## start PROVIDED TEXT

Combating gender based violence (GBV) has emerged as a powerful agenda in international governance, national politics, and feminist and queer activism across many contexts. Dominant narratives about gender and GBV in certain regions assume that religion, often cloaked in the language of “culture” or “ethnic difference,” plays an important role. Continuing a tradition in projects at CSSD, RGFGV brought together critical thinkers and researchers working in the Middle East and South Asia, two regions where this narrative association is especially strong. They tackled issues as diverse as “child marriage” debates in Bangladesh (Siddiqi), controversies in India over women’s entry to shrines (Contractor), the politics of women’s activist organizations and influence of international agencies in now sectarian Iraq (Ali), Jordan (Ghosheh), and besieged Gaza (Hammami), reporting on gender violence in revolutionary Egypt (El-Rifae) and Occupied East Jerusalem (Shalhoub-Kevorkian), legal struggles over rape law in Jordan (Al-Khadra, Aziz), personal meanings of sexual violence for political prisoners in Iran (Talebi), the targeting of Muslim minorities in Europe (Shackle, Syeed), and even the role of GBV in U.S. Executive Orders and the counterterrorism industry (Volpp, Abu-Lughod).

Moving beyond the assumption that GBV is a universal phenomenon, the group historicized the production, applications, and implications of the term. When and how did GBV gain traction as the highly productive, powerful global concept it is today? In what ways does it bring into focus violence against certain bodies or by certain bodies while removing other violence and perpetrators from the scene? A central concern for the group was looking at what violence (and by whom) is not considered GBV. Many of the papers and discussions addressed these questions by carefully interrogating how the concept operates under specific formations of state violence that play out in the contemporary global political economy. Violence that occurs under settler colonialism or under regimes of state economic or military violence are rendered invisible by current definitions of GBV. How does blaming culture or religion for violence contribute to this invisibility?

## end PROVIDED TEXT
## start ENTRIES SUPPLIED

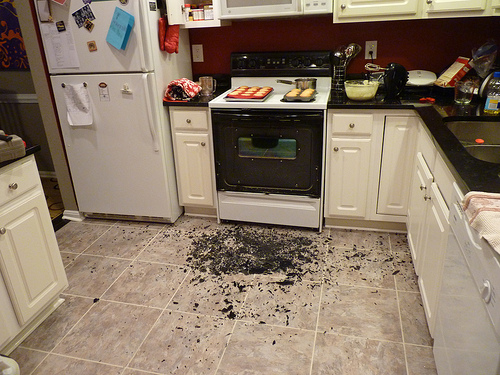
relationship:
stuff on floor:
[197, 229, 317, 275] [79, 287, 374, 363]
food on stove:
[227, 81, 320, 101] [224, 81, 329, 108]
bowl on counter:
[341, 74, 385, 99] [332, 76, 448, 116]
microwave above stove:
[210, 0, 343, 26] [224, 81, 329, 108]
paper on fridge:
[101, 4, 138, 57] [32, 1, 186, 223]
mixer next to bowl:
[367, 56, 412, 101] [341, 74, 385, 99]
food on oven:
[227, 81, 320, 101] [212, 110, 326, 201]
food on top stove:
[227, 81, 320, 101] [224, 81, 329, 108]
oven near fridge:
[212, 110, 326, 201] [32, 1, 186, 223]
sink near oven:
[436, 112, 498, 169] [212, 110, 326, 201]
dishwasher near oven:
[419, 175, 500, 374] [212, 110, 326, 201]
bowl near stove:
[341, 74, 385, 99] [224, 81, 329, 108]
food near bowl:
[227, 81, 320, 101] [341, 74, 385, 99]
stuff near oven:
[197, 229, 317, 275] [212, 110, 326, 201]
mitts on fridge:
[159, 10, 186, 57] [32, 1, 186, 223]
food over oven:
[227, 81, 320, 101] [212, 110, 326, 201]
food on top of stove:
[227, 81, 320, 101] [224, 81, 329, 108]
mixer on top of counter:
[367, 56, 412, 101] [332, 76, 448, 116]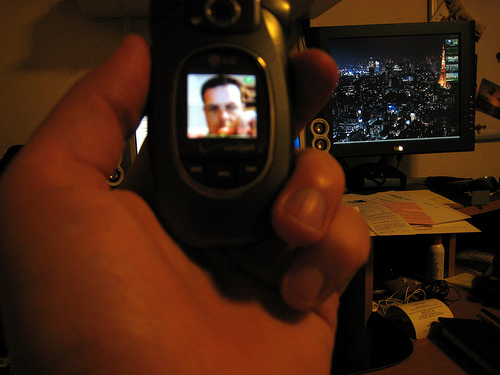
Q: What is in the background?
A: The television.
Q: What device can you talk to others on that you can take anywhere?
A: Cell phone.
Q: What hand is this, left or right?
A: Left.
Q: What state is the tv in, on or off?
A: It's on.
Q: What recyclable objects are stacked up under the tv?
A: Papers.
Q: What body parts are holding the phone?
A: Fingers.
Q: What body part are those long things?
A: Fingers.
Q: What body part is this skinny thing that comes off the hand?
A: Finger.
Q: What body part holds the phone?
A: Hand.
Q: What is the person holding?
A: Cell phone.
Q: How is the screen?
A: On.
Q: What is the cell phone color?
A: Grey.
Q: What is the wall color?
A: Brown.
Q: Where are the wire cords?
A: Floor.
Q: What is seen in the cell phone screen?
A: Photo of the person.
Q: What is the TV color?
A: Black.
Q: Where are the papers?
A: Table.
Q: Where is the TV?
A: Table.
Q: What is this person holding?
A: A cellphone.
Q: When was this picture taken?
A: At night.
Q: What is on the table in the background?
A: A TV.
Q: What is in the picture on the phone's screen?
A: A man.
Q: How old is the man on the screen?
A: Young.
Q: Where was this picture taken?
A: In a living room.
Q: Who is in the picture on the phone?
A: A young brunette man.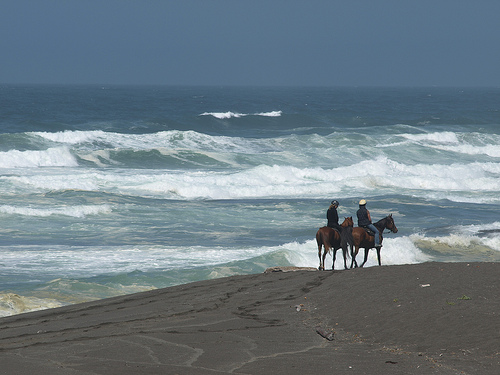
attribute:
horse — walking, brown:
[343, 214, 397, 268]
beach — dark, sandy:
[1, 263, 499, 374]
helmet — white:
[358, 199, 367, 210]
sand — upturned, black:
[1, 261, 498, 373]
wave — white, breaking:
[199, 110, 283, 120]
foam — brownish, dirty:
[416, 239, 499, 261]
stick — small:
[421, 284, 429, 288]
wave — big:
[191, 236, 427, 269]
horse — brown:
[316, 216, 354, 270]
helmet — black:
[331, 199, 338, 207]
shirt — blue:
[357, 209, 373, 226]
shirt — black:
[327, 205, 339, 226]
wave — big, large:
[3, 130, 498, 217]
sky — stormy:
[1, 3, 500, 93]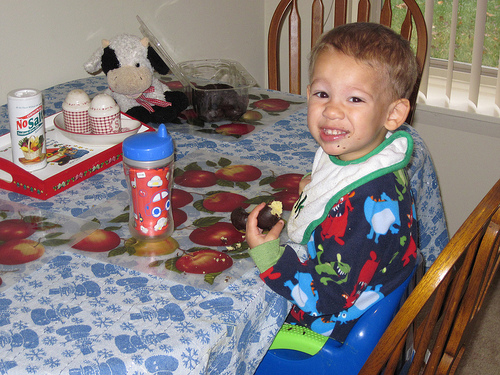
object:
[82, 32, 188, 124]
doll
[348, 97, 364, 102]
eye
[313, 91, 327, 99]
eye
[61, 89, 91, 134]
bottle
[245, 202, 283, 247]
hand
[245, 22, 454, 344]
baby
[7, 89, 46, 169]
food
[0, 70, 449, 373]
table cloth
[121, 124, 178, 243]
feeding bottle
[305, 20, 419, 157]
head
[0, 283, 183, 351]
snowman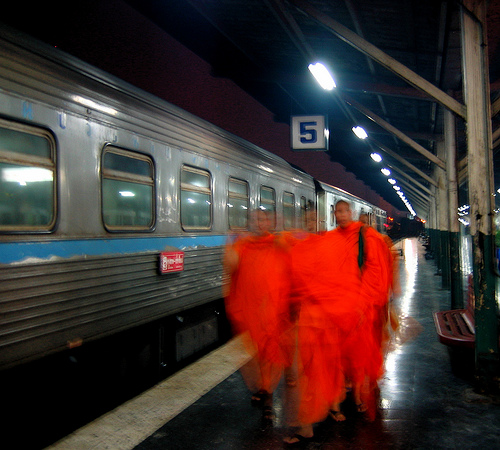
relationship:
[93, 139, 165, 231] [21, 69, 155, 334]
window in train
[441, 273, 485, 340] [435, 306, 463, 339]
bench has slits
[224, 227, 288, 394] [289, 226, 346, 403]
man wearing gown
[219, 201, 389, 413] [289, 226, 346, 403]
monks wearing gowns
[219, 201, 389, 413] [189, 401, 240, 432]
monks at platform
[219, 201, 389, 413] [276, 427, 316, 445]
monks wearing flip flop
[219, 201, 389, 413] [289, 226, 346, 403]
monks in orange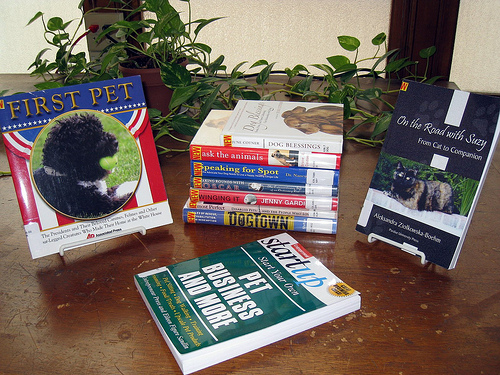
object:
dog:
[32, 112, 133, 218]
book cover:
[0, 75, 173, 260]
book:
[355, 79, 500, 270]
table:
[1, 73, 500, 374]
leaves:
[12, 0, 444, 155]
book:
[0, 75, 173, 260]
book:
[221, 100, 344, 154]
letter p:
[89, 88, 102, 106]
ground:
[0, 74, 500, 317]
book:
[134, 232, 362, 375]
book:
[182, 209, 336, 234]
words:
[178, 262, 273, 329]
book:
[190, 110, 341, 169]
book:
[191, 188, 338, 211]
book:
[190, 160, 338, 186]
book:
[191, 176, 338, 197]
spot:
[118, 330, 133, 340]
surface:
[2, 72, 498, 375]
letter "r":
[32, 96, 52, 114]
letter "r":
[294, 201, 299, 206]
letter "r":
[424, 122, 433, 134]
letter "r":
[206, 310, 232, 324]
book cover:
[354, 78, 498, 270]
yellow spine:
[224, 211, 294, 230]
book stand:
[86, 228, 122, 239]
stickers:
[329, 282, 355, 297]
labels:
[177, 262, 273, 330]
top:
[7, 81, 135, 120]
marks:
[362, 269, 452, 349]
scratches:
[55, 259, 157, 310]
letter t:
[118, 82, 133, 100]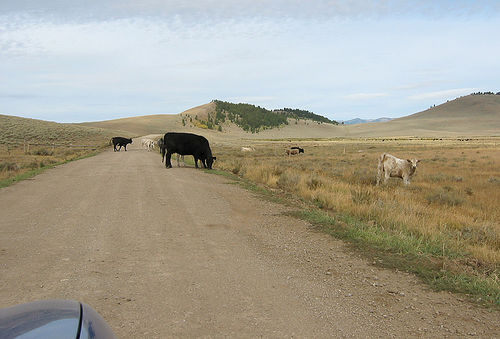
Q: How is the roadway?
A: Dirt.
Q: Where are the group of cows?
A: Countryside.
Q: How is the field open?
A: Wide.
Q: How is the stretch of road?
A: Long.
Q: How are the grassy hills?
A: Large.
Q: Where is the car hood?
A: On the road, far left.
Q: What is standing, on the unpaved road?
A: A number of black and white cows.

## end ENTRIES SUPPLIED

▸ TASKS FOR THIS EXERCISE
1) For each statement, say yes or no on whether it agrees with the text on gender based violence, and quote the words that decide it. (a) The group brought together researchers working in the Middle East and South Asia. (b) The group took GBV to be a universal phenomenon. (c) Current definitions of GBV make violence under settler colonialism visible.
2) According to the text on gender based violence, what was a central concern for the group?
The data above has no connection to the text on gender based violence.

▸ PROBLEM SOLUTIONS
1)
(a) Yes: "RGFGV brought together critical thinkers and researchers working in the Middle East and South Asia"
(b) No: "Moving beyond the assumption that GBV is a universal phenomenon"
(c) No: "Violence that occurs under settler colonialism or under regimes of state economic or military violence are rendered invisible by current definitions of GBV."

2) Looking at what violence (and by whom) is not considered GBV.